* [Rekordy do zadania]
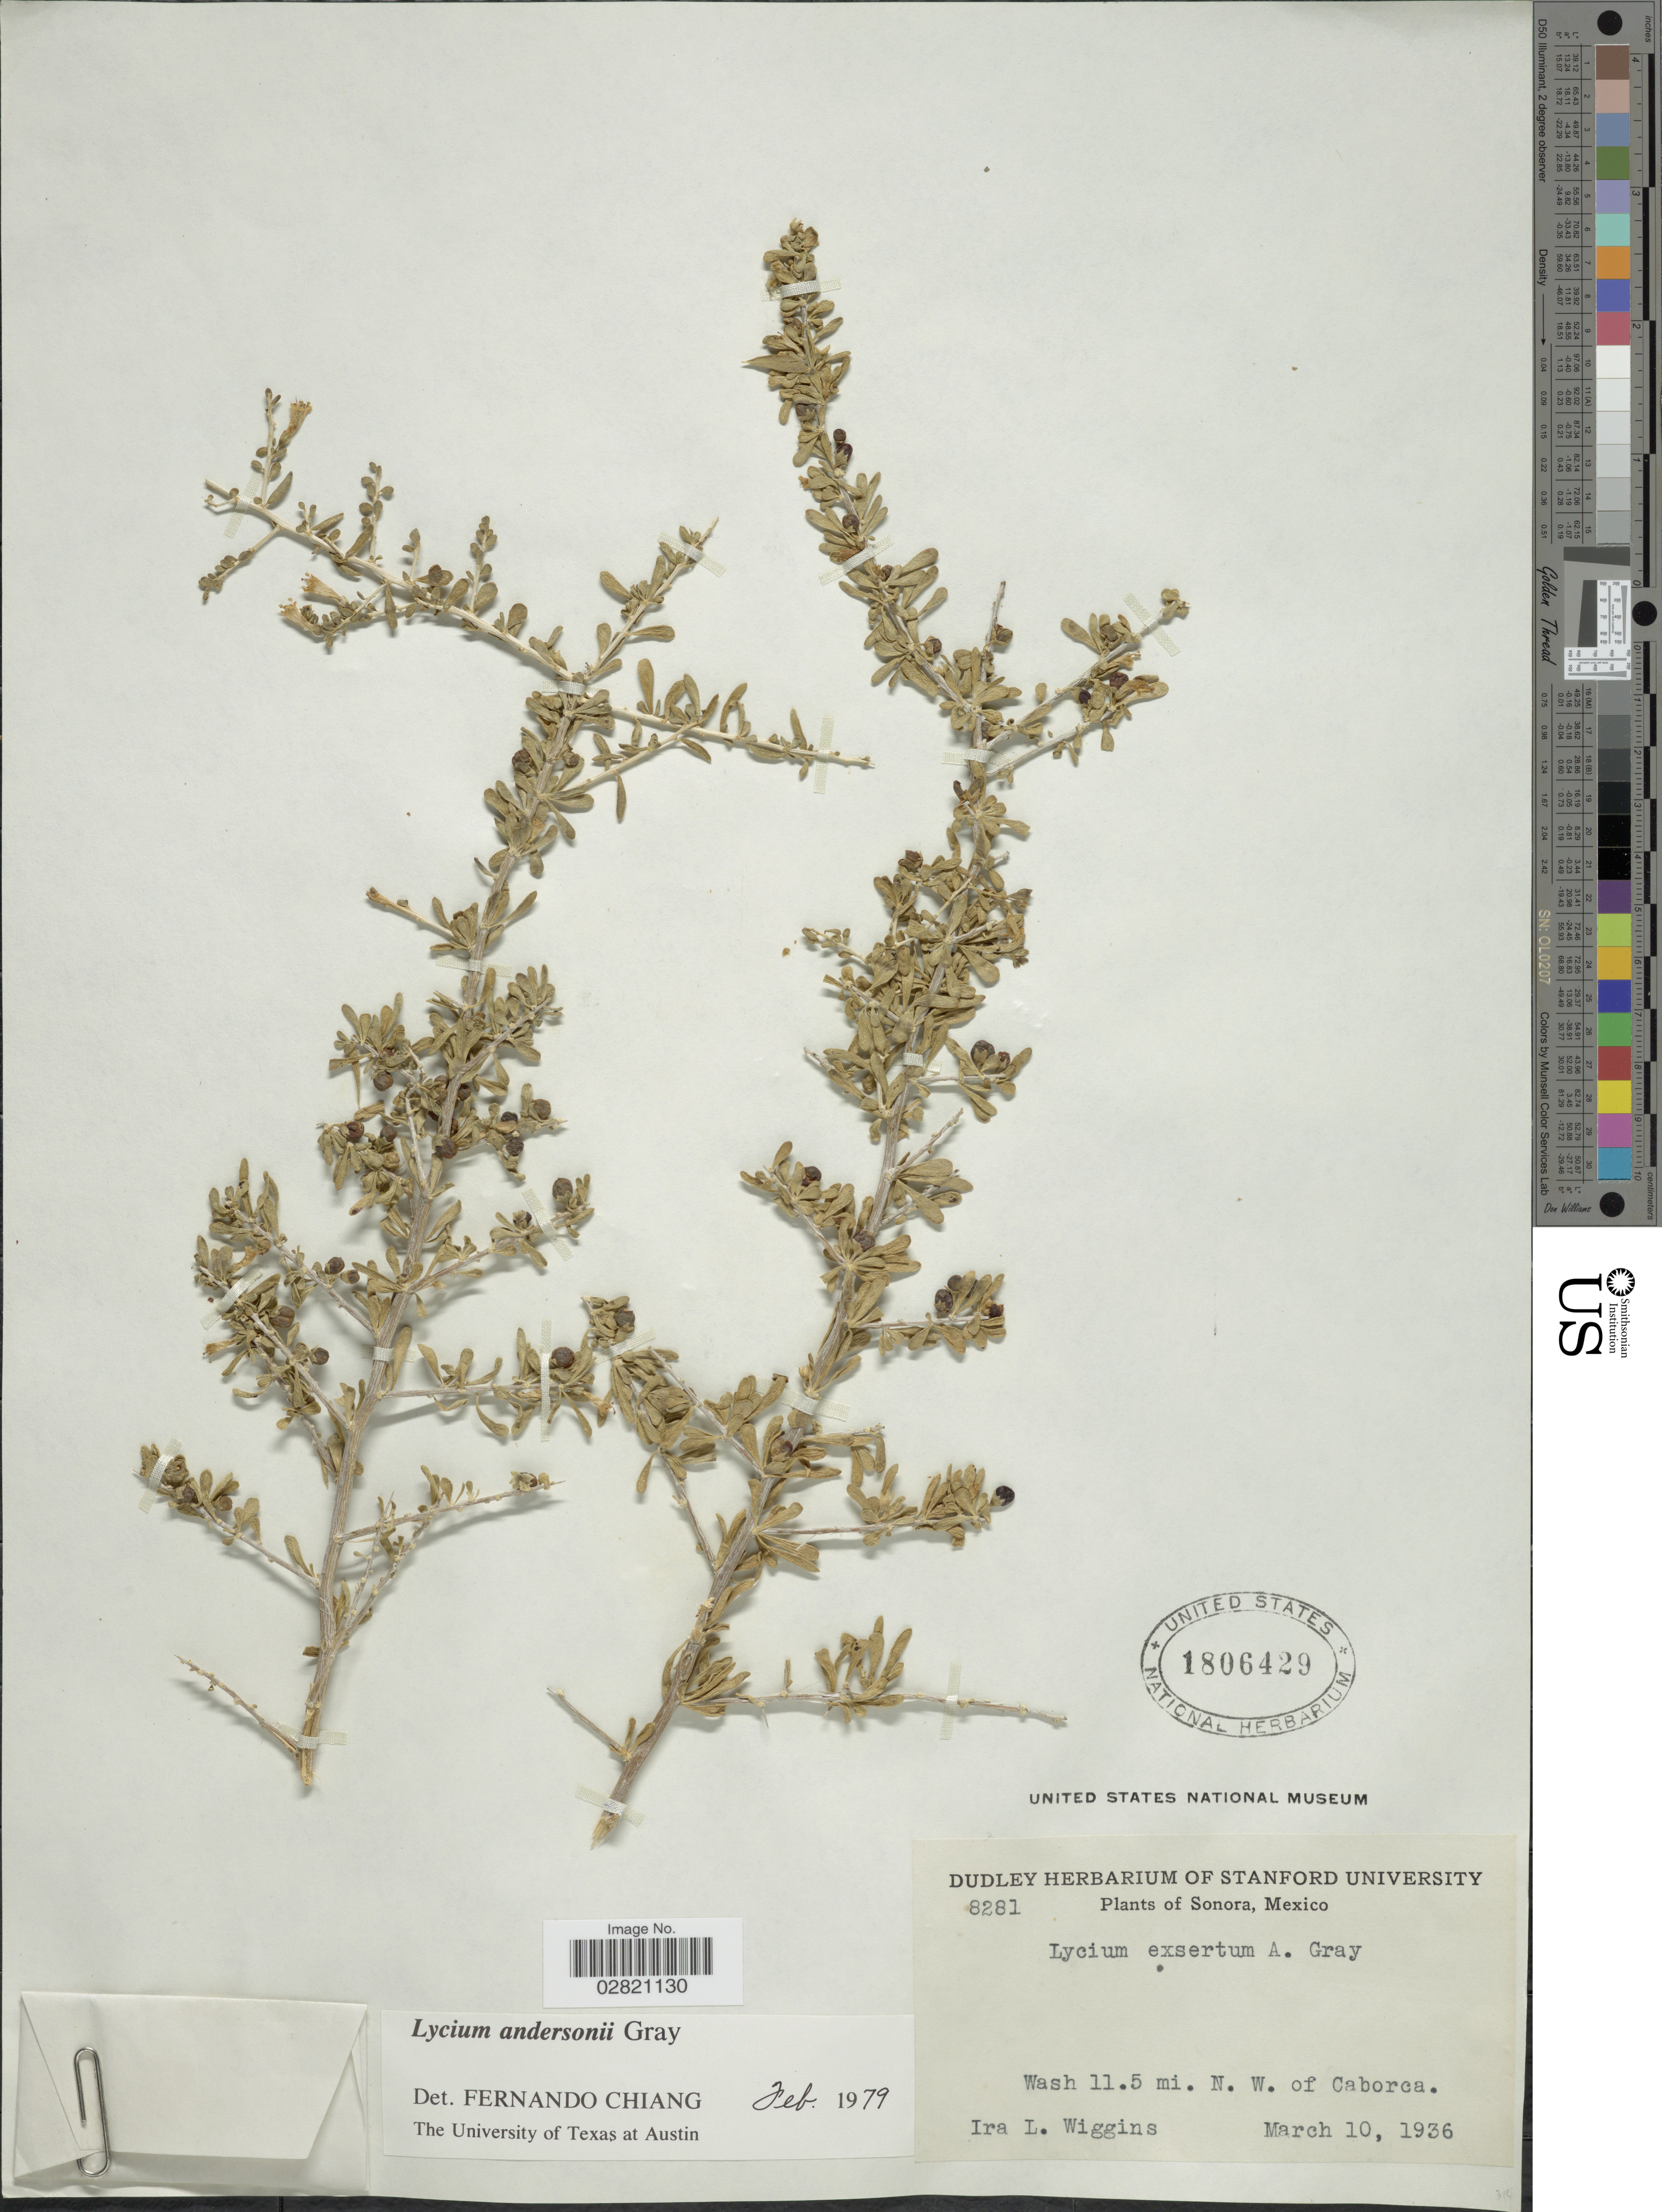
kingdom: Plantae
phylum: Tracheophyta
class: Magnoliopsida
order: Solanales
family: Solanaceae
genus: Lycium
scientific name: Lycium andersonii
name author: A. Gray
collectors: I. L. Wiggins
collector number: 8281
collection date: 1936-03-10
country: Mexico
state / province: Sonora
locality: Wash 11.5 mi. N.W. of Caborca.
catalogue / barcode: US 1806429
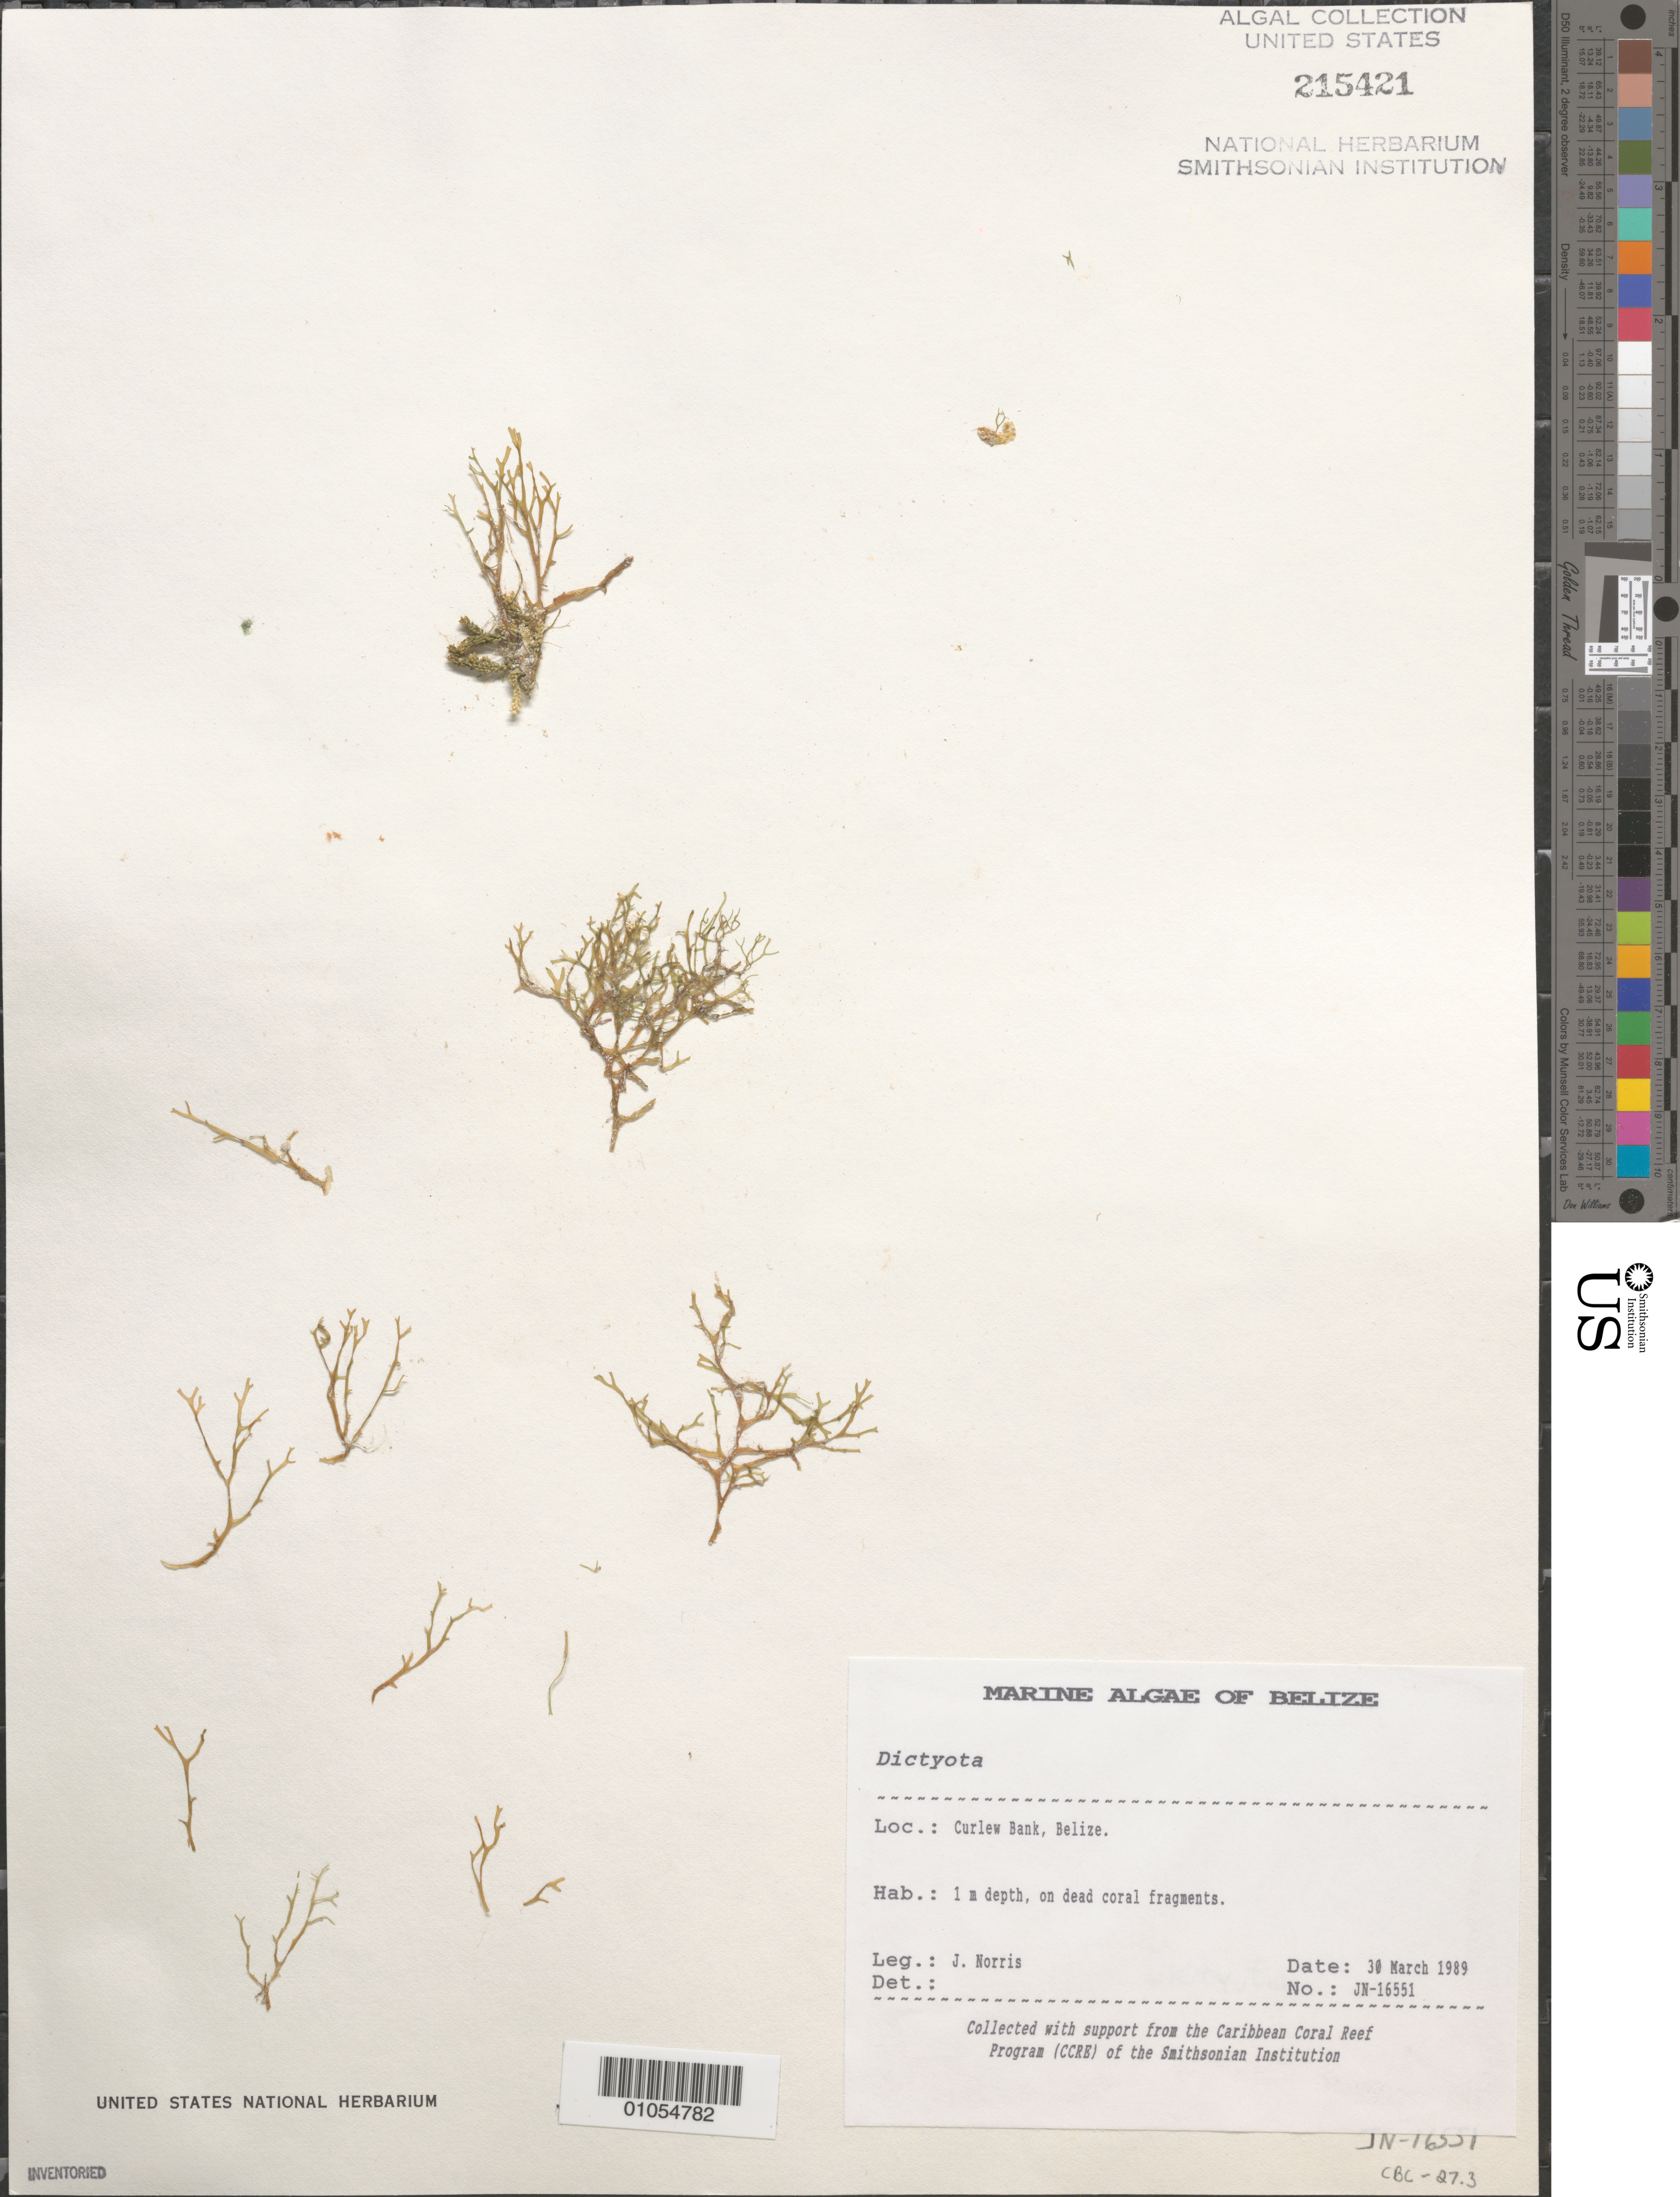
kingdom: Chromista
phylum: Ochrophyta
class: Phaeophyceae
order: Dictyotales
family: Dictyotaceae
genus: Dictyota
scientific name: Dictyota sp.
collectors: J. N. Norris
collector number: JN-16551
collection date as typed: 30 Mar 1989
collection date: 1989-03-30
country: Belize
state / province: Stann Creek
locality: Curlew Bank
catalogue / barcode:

* [Wymagania zadania] Zamień „locality” na „site” we fragmencie, który zaczyna się wierszem zawierającym „collection date: 1989-03-30”, a kończy na samym końcu rekordów, i przepisz tylko ten fragment, nie zmieniając w nim nic poza tym.

* [Odpowiedź pisemna]
collection date: 1989-03-30
country: Belize
state / province: Stann Creek
site: Curlew Bank
catalogue / barcode:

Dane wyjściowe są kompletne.